Ужасный день, ни минуты покоя. Кажется, впервые за весь день удалось присесть. Теперь уже все решено, все приготовлено. Оставшееся – за Элисон. Столько суеты. И вот наконец тишина. Элисон смотрела на дочь. Открытый глаз всматривался в нее не с любовью, не с ненавистью, даже не с тревогой, рождающейся из страха, а с неким чистым созерцанием. Как у малого ребенка, смотрение на мир стало, наверное, самоцелью. Она видит меня, поняла Шарлотта, наконец-то… Какой бред, она ничего не видит, ничего не знает, вообще ничего.
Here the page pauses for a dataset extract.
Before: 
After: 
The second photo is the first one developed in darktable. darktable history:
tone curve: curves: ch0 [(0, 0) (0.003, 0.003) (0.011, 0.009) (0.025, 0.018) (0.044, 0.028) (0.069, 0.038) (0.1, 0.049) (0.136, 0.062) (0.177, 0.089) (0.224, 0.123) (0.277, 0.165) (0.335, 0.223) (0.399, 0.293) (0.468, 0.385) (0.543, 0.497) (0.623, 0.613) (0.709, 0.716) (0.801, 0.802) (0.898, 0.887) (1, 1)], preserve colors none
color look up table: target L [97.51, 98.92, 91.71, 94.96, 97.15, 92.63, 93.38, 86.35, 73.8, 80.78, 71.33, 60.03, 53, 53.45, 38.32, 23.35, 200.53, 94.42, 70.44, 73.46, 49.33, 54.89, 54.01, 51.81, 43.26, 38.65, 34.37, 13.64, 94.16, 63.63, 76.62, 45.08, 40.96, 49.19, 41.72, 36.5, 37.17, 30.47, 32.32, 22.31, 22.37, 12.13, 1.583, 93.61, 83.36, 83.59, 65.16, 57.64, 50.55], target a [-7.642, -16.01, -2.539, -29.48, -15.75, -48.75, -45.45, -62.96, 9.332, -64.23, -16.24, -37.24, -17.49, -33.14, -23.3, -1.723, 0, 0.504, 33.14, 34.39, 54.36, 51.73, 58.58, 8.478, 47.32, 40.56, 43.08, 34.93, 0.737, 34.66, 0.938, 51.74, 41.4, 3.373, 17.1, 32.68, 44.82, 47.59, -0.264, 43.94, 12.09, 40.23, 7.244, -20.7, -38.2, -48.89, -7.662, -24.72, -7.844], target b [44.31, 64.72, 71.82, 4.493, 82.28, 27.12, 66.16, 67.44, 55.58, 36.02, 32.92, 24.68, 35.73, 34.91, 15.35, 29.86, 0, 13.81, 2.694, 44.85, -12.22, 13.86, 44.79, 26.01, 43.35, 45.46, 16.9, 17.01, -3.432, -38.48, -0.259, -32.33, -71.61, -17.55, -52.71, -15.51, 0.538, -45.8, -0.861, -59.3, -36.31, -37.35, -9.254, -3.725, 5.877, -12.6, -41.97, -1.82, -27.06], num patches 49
– Как ты, мама? – спросила она. Сам вопрос прозвучал бессмысленно, деревянно, тупо.

Элисон пробормотала что-то, какие-то слова. Она и раньше пыталась выговорить что-то похожее. Как будто слово «древ…».

Шарлотта посмотрела на окно. За ним виднелось темнеющее вечернее небо. Под окном когда-то росли две липы, но их срубили. Элисон так хотела, и Шарлотта устроила. Потом Элисон стало жаль, и она все повторяла: «Мои любимые деревца, бедные деревца, погубила я вас». Шарлотта сурово осуждала такую сентиментальность. Столько на свете вещей, куда более важных и достойных жалости.

– Без деревьев лучше, – сказала Шарлотта. – Больше света.

Мать снова пробормотала что-то.

– Больше света, – повторила Шарлотта. – Лучше.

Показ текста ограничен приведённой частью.